Necessity, then: is it necessary to handle computation in this way? Clearly not: we can easily conjecture a computational model that's more tolerant of input with limited certainty.

Consider precision first. If the input is only known to a limited precision, then we don't want that error margin to cause enormous errors. If we have a function $latex f$, then we want $latex f$ to exhibit a tolerance of imprecision such that $latex \delta x < tol_x \Rightarrow \left | f(x + \delta x) - f(x) \right | < s \left | \delta x \right|$ for some scaling factor $latex s < 1$. $latex f$ doesn't cause errors to blow-up in unpredictable ways. A lot of functions behave in exactly this way: for example, in a sliding-window average function $latex f_w(\overline{x}, x) = \frac{x + \overline{x}(w - 1)}{w}$ for an average $latex \overline{x}$ computed from $latex w$ recent observations, we have that $latex s = \frac{1}{w}$. Small errors therefore perturb the result significantly less than the input is perturbed. If the errors are uniformly distributed, the function should converge on the "true" value.

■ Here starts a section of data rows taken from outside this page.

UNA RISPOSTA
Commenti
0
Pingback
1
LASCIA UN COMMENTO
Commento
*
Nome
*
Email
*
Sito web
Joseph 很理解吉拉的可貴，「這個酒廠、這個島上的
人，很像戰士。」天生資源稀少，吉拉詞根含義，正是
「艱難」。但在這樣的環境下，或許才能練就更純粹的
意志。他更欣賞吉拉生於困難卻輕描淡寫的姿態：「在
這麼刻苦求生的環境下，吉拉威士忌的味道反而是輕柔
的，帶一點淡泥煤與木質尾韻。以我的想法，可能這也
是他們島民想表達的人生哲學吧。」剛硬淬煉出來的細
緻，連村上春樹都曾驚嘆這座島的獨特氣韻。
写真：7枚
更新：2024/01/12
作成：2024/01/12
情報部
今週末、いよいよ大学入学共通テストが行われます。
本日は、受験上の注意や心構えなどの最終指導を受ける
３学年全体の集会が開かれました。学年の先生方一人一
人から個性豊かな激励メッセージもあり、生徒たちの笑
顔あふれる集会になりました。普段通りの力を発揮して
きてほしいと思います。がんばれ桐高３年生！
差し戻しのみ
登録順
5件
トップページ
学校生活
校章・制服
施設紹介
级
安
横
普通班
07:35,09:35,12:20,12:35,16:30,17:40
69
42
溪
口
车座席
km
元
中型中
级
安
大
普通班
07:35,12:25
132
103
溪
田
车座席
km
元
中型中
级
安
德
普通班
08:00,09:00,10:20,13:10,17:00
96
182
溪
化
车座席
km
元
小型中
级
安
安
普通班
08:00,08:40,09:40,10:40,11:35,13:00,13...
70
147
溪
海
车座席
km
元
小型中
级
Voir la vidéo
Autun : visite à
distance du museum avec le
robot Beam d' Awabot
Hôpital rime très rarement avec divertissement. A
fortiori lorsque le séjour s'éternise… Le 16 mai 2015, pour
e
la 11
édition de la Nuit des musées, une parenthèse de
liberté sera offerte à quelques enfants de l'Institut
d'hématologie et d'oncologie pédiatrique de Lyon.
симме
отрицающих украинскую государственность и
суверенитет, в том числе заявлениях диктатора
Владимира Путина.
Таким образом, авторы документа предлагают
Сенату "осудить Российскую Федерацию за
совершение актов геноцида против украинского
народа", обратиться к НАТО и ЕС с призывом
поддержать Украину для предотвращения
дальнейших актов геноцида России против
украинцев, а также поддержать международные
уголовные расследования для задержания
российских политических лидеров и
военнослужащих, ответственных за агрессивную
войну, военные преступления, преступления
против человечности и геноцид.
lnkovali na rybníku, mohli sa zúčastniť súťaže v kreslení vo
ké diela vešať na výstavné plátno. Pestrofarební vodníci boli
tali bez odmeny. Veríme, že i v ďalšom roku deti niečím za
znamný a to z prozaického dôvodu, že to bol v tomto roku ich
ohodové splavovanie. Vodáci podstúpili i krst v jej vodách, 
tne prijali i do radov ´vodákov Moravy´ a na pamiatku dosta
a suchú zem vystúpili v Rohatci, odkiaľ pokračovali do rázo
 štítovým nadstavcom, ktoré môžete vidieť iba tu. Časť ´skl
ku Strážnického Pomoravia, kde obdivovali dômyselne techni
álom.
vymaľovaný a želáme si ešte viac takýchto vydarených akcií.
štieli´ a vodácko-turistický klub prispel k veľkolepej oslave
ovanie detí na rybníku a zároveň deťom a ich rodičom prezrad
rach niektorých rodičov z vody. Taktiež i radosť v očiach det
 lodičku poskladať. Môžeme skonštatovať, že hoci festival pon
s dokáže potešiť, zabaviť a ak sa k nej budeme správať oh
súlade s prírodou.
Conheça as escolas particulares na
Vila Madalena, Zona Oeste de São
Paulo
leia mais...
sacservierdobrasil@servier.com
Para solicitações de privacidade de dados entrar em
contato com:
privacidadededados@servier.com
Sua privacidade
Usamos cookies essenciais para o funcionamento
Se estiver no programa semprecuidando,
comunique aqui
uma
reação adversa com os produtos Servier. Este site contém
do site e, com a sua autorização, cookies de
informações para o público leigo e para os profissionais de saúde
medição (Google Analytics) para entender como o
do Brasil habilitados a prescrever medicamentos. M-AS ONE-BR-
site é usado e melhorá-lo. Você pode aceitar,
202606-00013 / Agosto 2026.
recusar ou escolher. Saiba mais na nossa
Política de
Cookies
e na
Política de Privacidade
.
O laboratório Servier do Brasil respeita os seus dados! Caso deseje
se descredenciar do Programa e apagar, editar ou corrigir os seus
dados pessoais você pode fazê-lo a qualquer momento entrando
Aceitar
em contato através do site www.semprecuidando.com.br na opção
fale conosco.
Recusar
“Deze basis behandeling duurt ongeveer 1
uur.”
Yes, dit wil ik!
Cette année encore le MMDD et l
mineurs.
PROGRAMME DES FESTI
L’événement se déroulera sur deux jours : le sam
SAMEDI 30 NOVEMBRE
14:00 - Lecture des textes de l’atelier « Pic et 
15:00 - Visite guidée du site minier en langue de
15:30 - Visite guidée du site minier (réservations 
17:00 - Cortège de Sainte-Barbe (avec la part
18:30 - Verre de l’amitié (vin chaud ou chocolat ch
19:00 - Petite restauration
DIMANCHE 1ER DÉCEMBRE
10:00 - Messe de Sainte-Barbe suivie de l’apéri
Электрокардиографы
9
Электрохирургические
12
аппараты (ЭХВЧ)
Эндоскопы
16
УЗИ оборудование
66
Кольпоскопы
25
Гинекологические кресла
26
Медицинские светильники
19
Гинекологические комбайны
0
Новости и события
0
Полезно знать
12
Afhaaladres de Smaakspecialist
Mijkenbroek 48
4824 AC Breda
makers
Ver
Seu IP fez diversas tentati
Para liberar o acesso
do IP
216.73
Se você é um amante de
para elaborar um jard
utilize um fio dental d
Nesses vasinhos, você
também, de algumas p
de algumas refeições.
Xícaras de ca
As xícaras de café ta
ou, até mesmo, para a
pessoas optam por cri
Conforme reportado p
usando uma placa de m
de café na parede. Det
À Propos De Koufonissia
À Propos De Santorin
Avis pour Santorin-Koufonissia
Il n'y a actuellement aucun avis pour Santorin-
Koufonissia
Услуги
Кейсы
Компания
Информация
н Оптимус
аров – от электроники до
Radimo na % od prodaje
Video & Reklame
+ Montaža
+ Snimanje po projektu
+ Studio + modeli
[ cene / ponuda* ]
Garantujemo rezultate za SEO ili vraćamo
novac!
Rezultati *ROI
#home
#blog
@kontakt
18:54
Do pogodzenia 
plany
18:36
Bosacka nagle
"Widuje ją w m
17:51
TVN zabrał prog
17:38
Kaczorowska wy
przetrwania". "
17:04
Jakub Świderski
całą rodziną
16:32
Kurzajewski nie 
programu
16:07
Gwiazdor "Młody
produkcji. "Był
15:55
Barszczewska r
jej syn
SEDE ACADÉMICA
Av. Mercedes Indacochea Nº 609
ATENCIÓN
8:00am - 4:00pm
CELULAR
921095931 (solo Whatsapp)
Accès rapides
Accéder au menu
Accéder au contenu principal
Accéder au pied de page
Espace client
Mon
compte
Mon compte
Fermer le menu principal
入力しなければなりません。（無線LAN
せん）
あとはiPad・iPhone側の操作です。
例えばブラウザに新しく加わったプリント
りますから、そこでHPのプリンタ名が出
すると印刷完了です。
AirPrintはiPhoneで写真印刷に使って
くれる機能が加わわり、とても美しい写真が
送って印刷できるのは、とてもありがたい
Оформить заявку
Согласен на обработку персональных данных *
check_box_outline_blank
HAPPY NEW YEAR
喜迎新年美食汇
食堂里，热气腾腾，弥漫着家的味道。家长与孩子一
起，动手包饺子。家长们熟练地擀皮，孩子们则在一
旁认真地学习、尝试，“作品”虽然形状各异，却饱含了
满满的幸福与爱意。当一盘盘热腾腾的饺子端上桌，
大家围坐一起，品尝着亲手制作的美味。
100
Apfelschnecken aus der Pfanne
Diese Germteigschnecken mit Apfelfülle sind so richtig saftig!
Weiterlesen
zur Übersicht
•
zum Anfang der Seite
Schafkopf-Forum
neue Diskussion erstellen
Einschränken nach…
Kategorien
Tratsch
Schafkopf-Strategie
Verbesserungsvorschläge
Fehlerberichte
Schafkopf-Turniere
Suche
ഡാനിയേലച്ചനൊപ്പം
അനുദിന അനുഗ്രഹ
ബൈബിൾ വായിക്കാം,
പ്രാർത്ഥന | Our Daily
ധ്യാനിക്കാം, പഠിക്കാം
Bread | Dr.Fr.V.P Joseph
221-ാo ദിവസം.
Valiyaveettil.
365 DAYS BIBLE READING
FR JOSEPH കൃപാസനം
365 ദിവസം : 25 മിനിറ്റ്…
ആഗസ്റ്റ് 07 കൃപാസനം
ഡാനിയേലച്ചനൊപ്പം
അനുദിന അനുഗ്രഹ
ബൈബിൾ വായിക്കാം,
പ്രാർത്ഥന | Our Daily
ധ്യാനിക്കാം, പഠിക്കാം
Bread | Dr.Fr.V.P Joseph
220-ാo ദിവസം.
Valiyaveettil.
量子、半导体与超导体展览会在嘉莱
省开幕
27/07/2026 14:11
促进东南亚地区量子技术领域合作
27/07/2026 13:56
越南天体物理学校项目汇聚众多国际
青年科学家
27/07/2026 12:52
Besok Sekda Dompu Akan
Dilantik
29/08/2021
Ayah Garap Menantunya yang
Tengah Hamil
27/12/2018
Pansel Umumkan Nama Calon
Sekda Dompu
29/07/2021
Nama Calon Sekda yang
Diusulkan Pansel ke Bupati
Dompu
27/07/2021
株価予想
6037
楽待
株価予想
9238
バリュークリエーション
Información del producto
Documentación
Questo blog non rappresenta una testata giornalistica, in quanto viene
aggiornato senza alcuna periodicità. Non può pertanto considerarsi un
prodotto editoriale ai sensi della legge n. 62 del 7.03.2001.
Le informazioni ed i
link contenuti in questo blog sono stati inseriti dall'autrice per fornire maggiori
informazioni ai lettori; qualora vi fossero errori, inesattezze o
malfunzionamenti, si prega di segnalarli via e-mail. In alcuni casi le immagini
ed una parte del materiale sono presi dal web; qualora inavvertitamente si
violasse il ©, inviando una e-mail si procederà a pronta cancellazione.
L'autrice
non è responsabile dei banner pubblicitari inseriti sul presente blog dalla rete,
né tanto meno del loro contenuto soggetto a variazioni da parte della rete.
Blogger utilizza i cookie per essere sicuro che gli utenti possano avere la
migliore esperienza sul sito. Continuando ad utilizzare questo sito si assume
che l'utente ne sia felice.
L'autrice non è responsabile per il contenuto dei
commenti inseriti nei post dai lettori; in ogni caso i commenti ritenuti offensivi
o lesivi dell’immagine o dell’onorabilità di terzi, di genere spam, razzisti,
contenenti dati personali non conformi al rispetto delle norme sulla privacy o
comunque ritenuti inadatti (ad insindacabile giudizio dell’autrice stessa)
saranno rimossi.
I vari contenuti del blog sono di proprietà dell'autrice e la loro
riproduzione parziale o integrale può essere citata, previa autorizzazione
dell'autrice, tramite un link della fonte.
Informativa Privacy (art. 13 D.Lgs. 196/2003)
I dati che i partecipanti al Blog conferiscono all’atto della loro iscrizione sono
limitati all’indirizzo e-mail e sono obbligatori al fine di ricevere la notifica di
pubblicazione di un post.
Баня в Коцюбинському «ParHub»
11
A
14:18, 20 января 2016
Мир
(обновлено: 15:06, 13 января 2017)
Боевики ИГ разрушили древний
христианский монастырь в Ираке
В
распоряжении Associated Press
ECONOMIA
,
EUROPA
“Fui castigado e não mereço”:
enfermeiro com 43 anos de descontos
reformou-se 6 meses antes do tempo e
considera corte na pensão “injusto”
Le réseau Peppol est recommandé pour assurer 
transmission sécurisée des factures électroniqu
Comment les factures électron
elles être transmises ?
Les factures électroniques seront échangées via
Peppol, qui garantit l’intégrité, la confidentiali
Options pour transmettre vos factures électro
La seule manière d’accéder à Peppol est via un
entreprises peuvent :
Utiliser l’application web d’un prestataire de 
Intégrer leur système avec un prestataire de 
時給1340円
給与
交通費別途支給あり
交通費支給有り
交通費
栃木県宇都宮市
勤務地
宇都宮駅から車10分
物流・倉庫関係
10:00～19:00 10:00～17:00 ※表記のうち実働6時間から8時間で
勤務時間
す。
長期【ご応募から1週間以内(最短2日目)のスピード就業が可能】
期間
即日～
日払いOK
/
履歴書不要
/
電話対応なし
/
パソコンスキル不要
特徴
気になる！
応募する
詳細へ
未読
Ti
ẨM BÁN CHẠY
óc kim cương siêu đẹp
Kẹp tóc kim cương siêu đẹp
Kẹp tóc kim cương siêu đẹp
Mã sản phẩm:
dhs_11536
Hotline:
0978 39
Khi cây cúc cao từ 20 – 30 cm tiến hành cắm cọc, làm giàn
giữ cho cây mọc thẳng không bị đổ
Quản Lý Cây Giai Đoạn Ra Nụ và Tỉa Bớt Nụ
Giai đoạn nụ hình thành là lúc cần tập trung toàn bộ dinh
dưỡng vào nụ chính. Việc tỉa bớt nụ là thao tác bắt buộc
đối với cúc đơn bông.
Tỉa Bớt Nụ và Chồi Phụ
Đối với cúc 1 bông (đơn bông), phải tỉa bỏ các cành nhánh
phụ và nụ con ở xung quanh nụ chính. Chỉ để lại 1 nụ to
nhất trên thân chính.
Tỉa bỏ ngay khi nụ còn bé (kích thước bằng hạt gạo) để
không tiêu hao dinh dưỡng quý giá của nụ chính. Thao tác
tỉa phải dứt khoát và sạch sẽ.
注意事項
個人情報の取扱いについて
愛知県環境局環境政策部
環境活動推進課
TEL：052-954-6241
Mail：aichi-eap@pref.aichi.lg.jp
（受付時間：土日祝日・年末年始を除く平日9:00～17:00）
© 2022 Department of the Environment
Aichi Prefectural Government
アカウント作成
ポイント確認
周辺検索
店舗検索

Conversely, a large, accurate new observation will perturb the average only slowly, so large step-changes will be detected only slowly. It's hard to distinguish such a change when it first happens from an inaccurate reading. There are various ways of dealing with this, such as using a weighted sliding window with non-linear weighting.

This is a rather topological idea. Rather than simply mapping points in an input space (such as temperature) to an output space (average temperature over the past few minutes), we're also requiring that the mapping take elements close in the input space to elements close in the result space: we require that it be a contraction mapping. Building systems from contraction mappings, perhaps combined with contraction-preserving operators, yields systems that are robust to small errors in precision from their sensors.

Of course not all systems are actually like this, and in many cases we want rapid changes to be detected quickly and/or propagated. The point, perhaps, is that this is a choice we should make rather than a consequence of choosing a particular model of computation. There might actually be a model of computation lurking about here, in which we define functions coupled with a model of how their input and output errors should behave. At the very least, this yields systems in which we can predict the consequences of errors and imprecisions, which is a major challenge to deal with at present.